Page excerpt
The Bass Pro Shops Night Race is a NASCAR Cup Series stock car race held at Bristol Motor Speedway in Bristol, Tennessee. It is one of two NASCAR Cup Series races held at Bristol, the other being the Food City Dirt Race, but it is by far the more popular of the two . From 1978 to 2019, the race has been held in late August, typically on the last weekend of the month, on a Saturday night.

The race is currently the final race in the NASCAR playoffs' Round of 16.

History
From 2001 to 2015, Newell Rubbermaid has been the title sponsor of the race, and until 2009 their marker pen brand Sharpie lent its name to the race. Newell Rubbermaid elected to change the race branding to promote one of its other brands, Irwin Industrial Tools. For the 2016 season, the main title sponsor switched to outdoor recreational retailer Bass Pro Shops

In 2020, the race was moved from its traditional August date to mid-September, becoming the NASCAR playoffs' Round of 16 elimination race.

Data lines
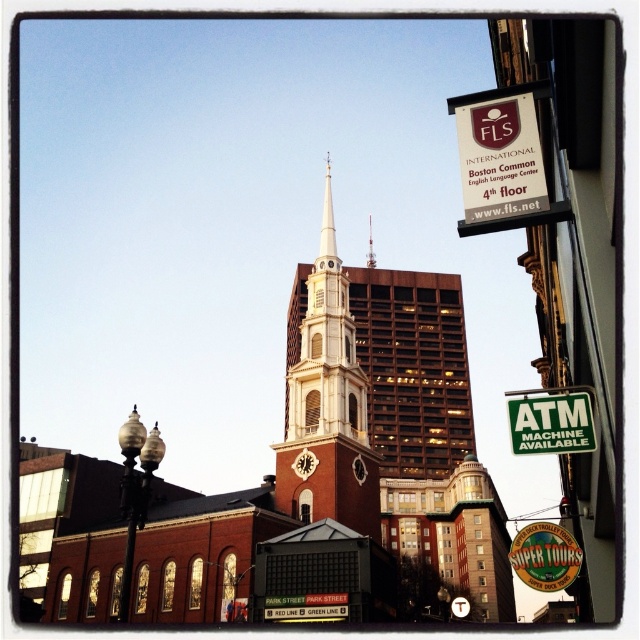
Who is more distant from viewer, (557, 428) or (330, 160)?

Point (330, 160)

Can you confirm if green plastic atm machine available sign at upper right is shorter than white steeple at center?

Yes.

Between point (573, 433) and point (328, 220), which one is positioned behind?

Positioned behind is point (328, 220).

Locate an element on the screen. The height and width of the screenshot is (640, 640). green plastic atm machine available sign at upper right is located at coordinates (552, 422).

Does white stone clock tower at center come behind silver metallic spire at center?

→ No, it is in front of silver metallic spire at center.

Looking at this image, how far apart are white stone clock tower at center and silver metallic spire at center?

white stone clock tower at center and silver metallic spire at center are 90.56 meters apart from each other.

This screenshot has width=640, height=640. I want to click on white stone clock tower at center, so click(x=326, y=404).

Does brown brick church at center appear on the right side of green plastic atm machine available sign at upper right?

Indeed, brown brick church at center is positioned on the right side of green plastic atm machine available sign at upper right.

Who is positioned more to the right, brown brick church at center or green plastic atm machine available sign at upper right?

brown brick church at center

Between point (355, 458) and point (561, 413), which one is positioned behind?

The point (355, 458) is more distant.

You are a GUI agent. You are given a task and a screenshot of the screen. Output one action in this format:
    pyautogui.click(x=<x>, y=<y>)
    Task: Click on the brown brick church at center
    The height and width of the screenshot is (640, 640).
    Given the screenshot: What is the action you would take?
    pyautogui.click(x=310, y=484)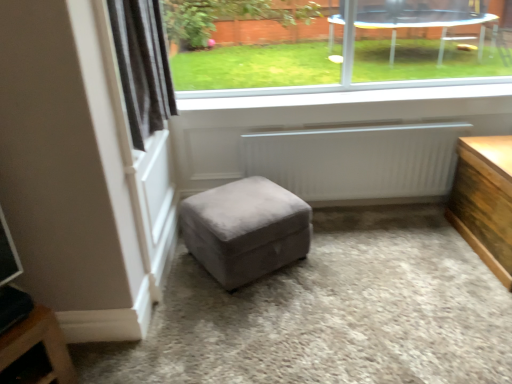
Question: Can you confirm if wooden table at right is taller than black velvet curtain at upper left?

Choices:
 (A) yes
 (B) no

Answer: (B)

Question: From a real-world perspective, is wooden table at right over black velvet curtain at upper left?

Choices:
 (A) yes
 (B) no

Answer: (B)

Question: Is wooden table at right shorter than black velvet curtain at upper left?

Choices:
 (A) no
 (B) yes

Answer: (B)

Question: Is wooden table at right positioned far away from black velvet curtain at upper left?

Choices:
 (A) yes
 (B) no

Answer: (A)

Question: From a real-world perspective, is wooden table at right positioned under black velvet curtain at upper left based on gravity?

Choices:
 (A) no
 (B) yes

Answer: (B)

Question: Looking at their shapes, would you say wooden table at right is wider or thinner than white matte radiator at center?

Choices:
 (A) thin
 (B) wide

Answer: (B)

Question: Is point (476, 205) closer or farther from the camera than point (393, 190)?

Choices:
 (A) farther
 (B) closer

Answer: (B)

Question: Based on their sizes in the image, would you say wooden table at right is bigger or smaller than white matte radiator at center?

Choices:
 (A) small
 (B) big

Answer: (B)

Question: From the image's perspective, is wooden table at right above or below white matte radiator at center?

Choices:
 (A) below
 (B) above

Answer: (A)

Question: From the image's perspective, relative to transparent glass window at upper center, is suede gray ottoman at center above or below?

Choices:
 (A) above
 (B) below

Answer: (B)

Question: Based on their positions, is suede gray ottoman at center located to the left or right of transparent glass window at upper center?

Choices:
 (A) right
 (B) left

Answer: (B)

Question: Is suede gray ottoman at center taller or shorter than transparent glass window at upper center?

Choices:
 (A) short
 (B) tall

Answer: (A)

Question: Is suede gray ottoman at center spatially inside transparent glass window at upper center, or outside of it?

Choices:
 (A) outside
 (B) inside

Answer: (A)

Question: Would you say transparent glass window at upper center is to the left or to the right of suede gray ottoman at center in the picture?

Choices:
 (A) left
 (B) right

Answer: (B)

Question: Considering the positions of point (430, 81) and point (218, 264), is point (430, 81) closer or farther from the camera than point (218, 264)?

Choices:
 (A) closer
 (B) farther

Answer: (B)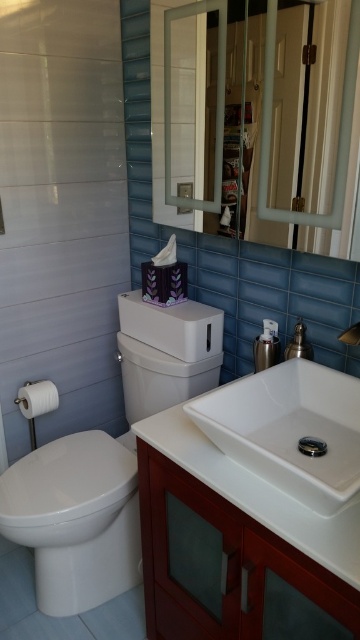
Does clear glass mirror at upper center come in front of polished chrome faucet at upper right?

Yes, it is in front of polished chrome faucet at upper right.

Does clear glass mirror at upper center appear over polished chrome faucet at upper right?

Yes, clear glass mirror at upper center is above polished chrome faucet at upper right.

Does point (164, 13) lie in front of point (299, 337)?

No, it is behind (299, 337).

Identify the location of clear glass mirror at upper center. The height and width of the screenshot is (640, 360). (339, 125).

Based on the photo, is mahogany wood vanity at lower right to the left of clear glass mirror at upper center from the viewer's perspective?

Yes, mahogany wood vanity at lower right is to the left of clear glass mirror at upper center.

Which of these two, mahogany wood vanity at lower right or clear glass mirror at upper center, stands taller?

clear glass mirror at upper center

The height and width of the screenshot is (640, 360). Describe the element at coordinates (219, 563) in the screenshot. I see `mahogany wood vanity at lower right` at that location.

Where is `mahogany wood vanity at lower right`? Image resolution: width=360 pixels, height=640 pixels. mahogany wood vanity at lower right is located at coordinates (219, 563).

Is white glossy toilet bowl at left smaller than clear glass mirror at upper center?

Actually, white glossy toilet bowl at left might be larger than clear glass mirror at upper center.

The height and width of the screenshot is (640, 360). What are the coordinates of `white glossy toilet bowl at left` in the screenshot? It's located at (75, 518).

Locate an element on the screen. white glossy toilet bowl at left is located at coordinates (75, 518).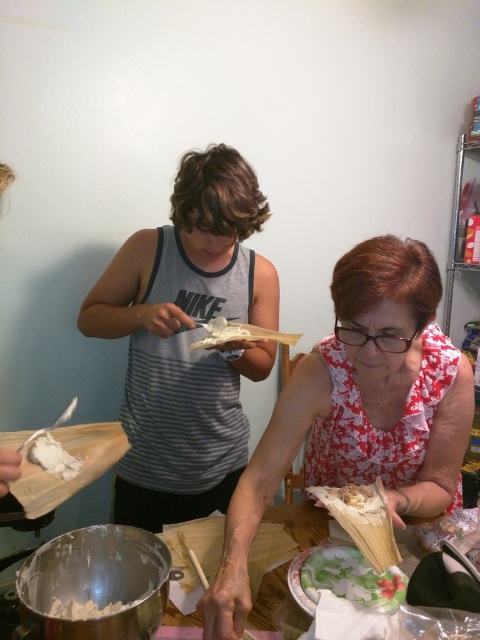
You are a chef preparing tamales and notice the gray striped tank top at center and the white fluffy dough at lower left on the table. Which item is closer to you as you face the table?

The gray striped tank top at center is closer to you because the white fluffy dough at lower left is behind it.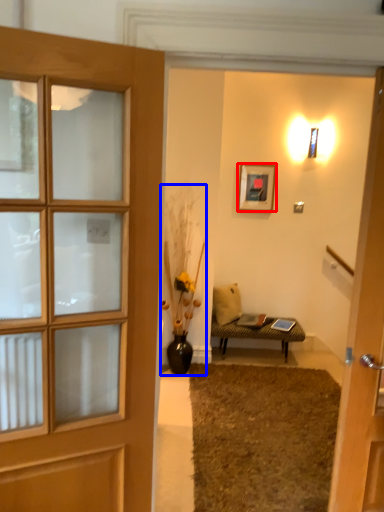
Question: Which object appears farthest to the camera in this image, picture frame (highlighted by a red box) or houseplant (highlighted by a blue box)?

Choices:
 (A) picture frame
 (B) houseplant

Answer: (A)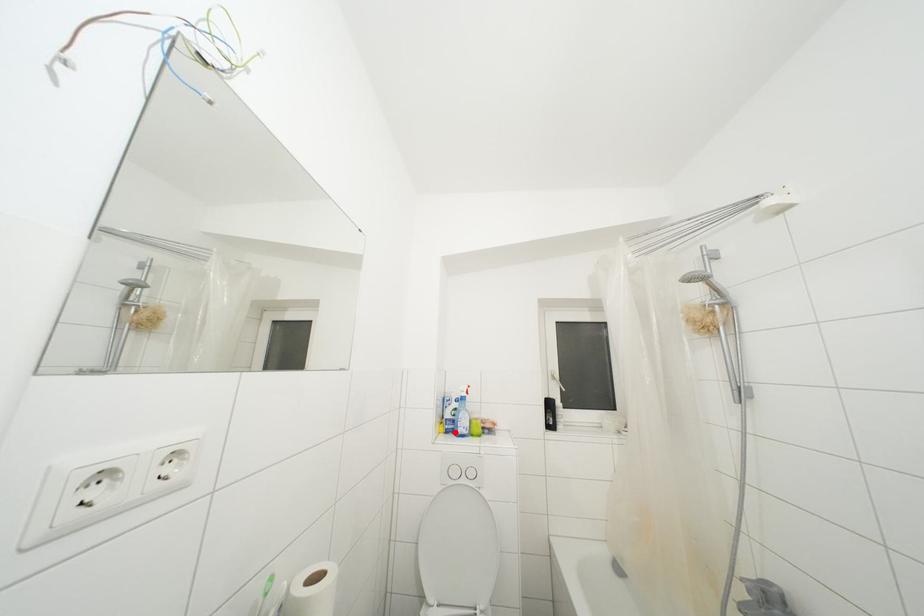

Written task
List every year mentioned in the text about the Bristol night race, in the order they first appear.

Result of this task
1978, 2019, 2001, 2015, 2009, 2016, 2020